Edit: if you say that as an instruction, I think 插上U盘 or 把U盘插上/插进去 would be better.


----------



## yuechu

OK! Thanks, hx1997! 

For "I'm going to plug the USB drive into the computer", could you say "我要把U盘插电脑" or "我要插U盘在（？）电脑"? (I don't think the last one works, right?)


----------



## hx1997

That would have to be 我要把U盘插到电脑上/插进电脑. You have to include the result of your action: 到...上 (onto) or 进 (into).


----------



## yuechu

Oh, I knew that something was missing but I wasn't sure what it was. Thanks so much for your help, hx1997! 😃


----------



## azhong

"我要插U盘在电脑"
Actually this one also works.

Maybe you just remember what hx1997 has told you for now, as a start.
「把 O1 + V + O2」
in this case V can be 插進, 插入, 插上, 插在, 插到, or 插到 (O2) 上. They are equally fine. 

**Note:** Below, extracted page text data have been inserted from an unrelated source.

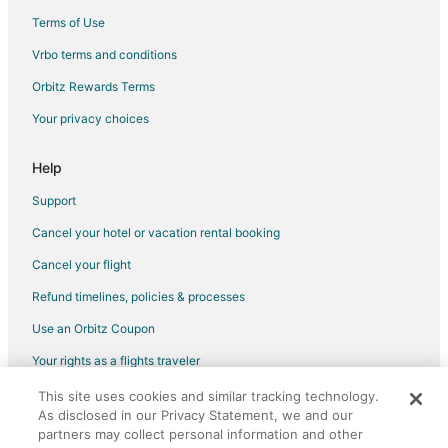
Villas in Sidney
Terms of Use
B&B in Malahat
Vrbo terms and conditions
Cabin Rentals in Malahat
Orbitz Rewards Terms
Cottages in Malahat
Your privacy choices
Vacation Homes in Malahat
Rv Parks in Malahat
Help
Victoria Hotels
Support
Hotels near Camosun College - Interurban Campus
Cancel your hotel or vacation rental booking
Hotels near Swartz Bay Ferry Terminal
Cancel your flight
Hotels near WildPlay West Shore Victoria
Refund timelines, policies & processes
Hotels near Church and State Wines
Use an Orbitz Coupon
Cheap Hotels in Saanich
Your rights as a flights traveler
Historic Hotels in Saanich
This site uses cookies and similar tracking technology.
©2026 Expedia, Inc., an Expedia Group company. All rights reserved.
Hotels with Free Parking in Saanich
As disclosed in our Privacy Statement, we and our
Orbitz, Orbitz.com, and the Orbitz logo are registered trademarks of
Hotels with Hot Tubs in Saanich
Expedia, Inc. CST# 2029030-50.
partners may collect personal information and other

P.S. USB disk is called 隨身碟 in Taiwan.


----------



## yuechu

It's good to know the usage in Taiwan, too. Thanks, Azhong!


----------



## hx1997

azhong said:


> "我要插U盘在电脑"
> Actually this one also works.


😮 Really, azhong? I'm surprised. To me, that doesn't work.



azhong said:


> USB disk is called 隨身碟 in Taiwan.


I didn't know that!


----------



## azhong

hx1997 said:


> Azhong said: "我要插U盘在电脑" Actually this one also works.
> 😮 Really, azhong? I'm surprised. To me, that doesn't work.


Let's not have further complex discussions to confuse yuechu, so I'll agree with you and say this Chinese sentence is not no natural in contemporary Chinese.


----------



## SimonTsai

hx1997 said:


> To me, that doesn't work.


That doesn't work for me, either.


> I didn't know that!


Just here to confirm what azhong said.

Actually, I personally often say 'USB' without translating it. For example, I might ask, '請問 USB 槽在哪?' (Where is the USB port for the computer?)


----------



## yuechu

SimonTsai said:


> For example, I might ask, '請問 USB 槽在哪?' (Where is the USB port for the computer?)


Is a USB槽 a USB hard drive or a USB port? (Just asking because the dictionary says that 槽 is the Taiwanese Mandarin word for hard drive)

Thanks, Simon!


----------



## SimonTsai

槽 is a space reserved for something, e.g., 水槽, 攪拌槽 and 洗衣槽. In a computer context, it can refer to a hard drive because a hard drive is a space for files. However, it can also refer to a port: A USB port is a space for USBs. We know which one it is from the context. An unambiguous translation is USB 孔.






Alternatively, 插槽 also works: USB 插槽接觸不良自救步驟.


----------



## yuechu

Oh, that's interesting! Thanks for your explanations (and diagram), Simon! 😃


----------